Contribution of infiltration process uncertainty on the simulation of terrestrial water and energy budgets

Land surface models (LSMs) have been widely used in agriculture management, flood prevention, and drought simulation. Infiltration is the top boundary condition for the solution of water redistribution below ground surface in the LSMs. Infiltration schemes partition throughfall, which is the part of precipitation penetrating through canopy and reaches soil surface, into surface runoff and infiltration water. The infiltration water then redistributes into soil layers and eventually leaves the soil column as transpiration, subsurface runoff, and deep drainage. The modeling of infiltration process has profound impacts on the output and state variables of LSMs, such as evapotranspiration, soil moisture, and runoffs.

It is difficult to directly assess the infiltration schemes at the operational scales of numerical weather forecasts and hydrometeorological applications, as no direct measurements of infiltration are typically available. Observational datasets of evapotranspiration, soil moisture contents, and streamflow are relevant but not only related to infiltration. To reveal the sources of uncertainty possibly brought by the infiltration schemes, we present an intercomparison study of LSMs from the perspective of infiltration.
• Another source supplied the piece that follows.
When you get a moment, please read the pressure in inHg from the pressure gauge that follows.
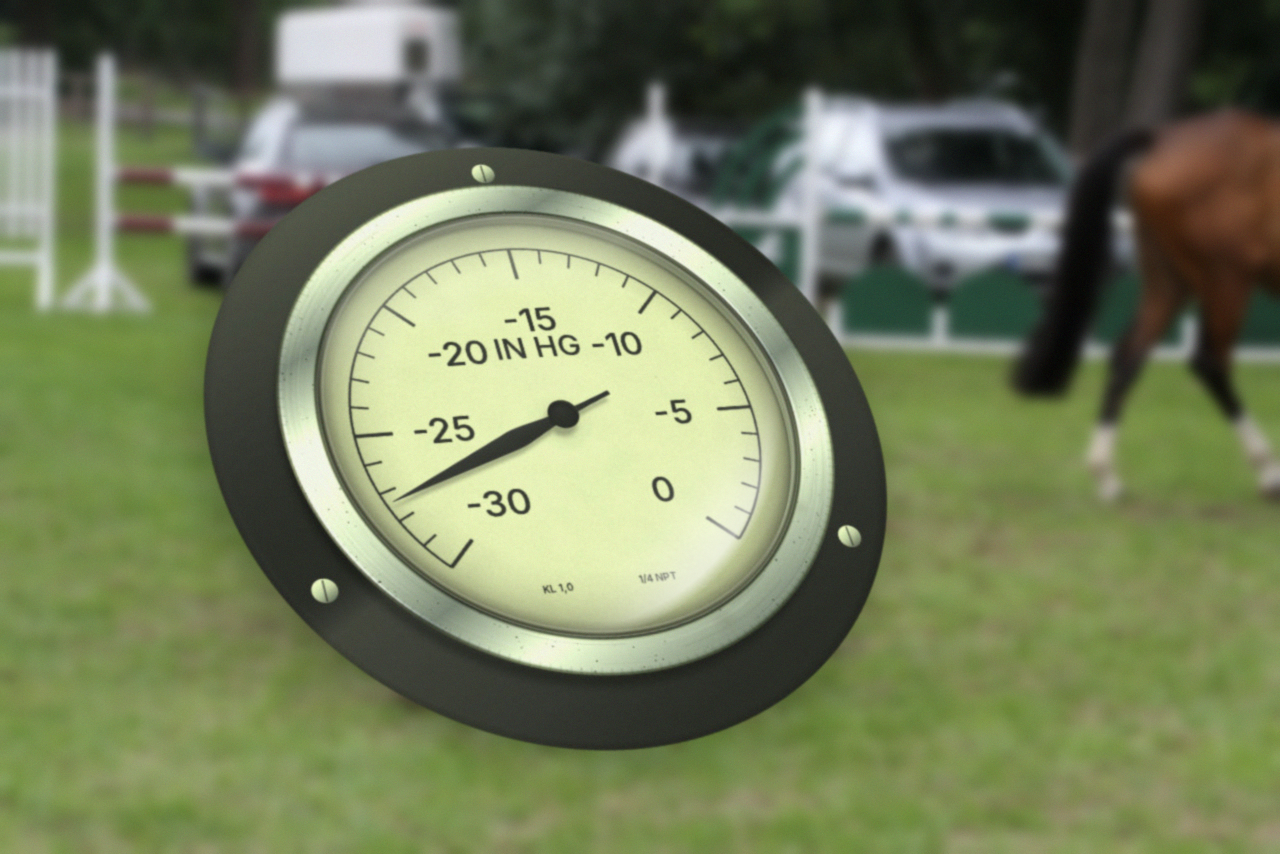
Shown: -27.5 inHg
The study is based on the software framework of the NASA Land Information System (LIS), which has an array of LSMs integrated, for example, JULES, Noah-MP, Noah, and VIC. These models use different physical or conceptual schemes to describe the infiltration process.
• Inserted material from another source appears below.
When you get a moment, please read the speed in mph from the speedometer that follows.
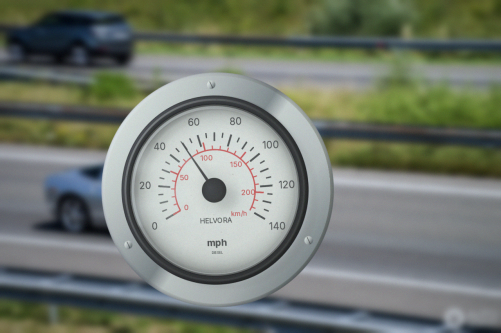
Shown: 50 mph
In this study, we compare the throughfall and infiltration outputs from the four LSMs. All analyses are conducted with the NLDAS Science Testbed, in which LIS runs over the NLDAS domain with the same forcing data. The results of this study provide important insights into understanding the infiltration behavior of these models. Such insights will be helpful for evaluating uncertainties in streamflow, evapotranspiration, and estimates of hydrologic extremes simulated with various LSMs and modeling systems.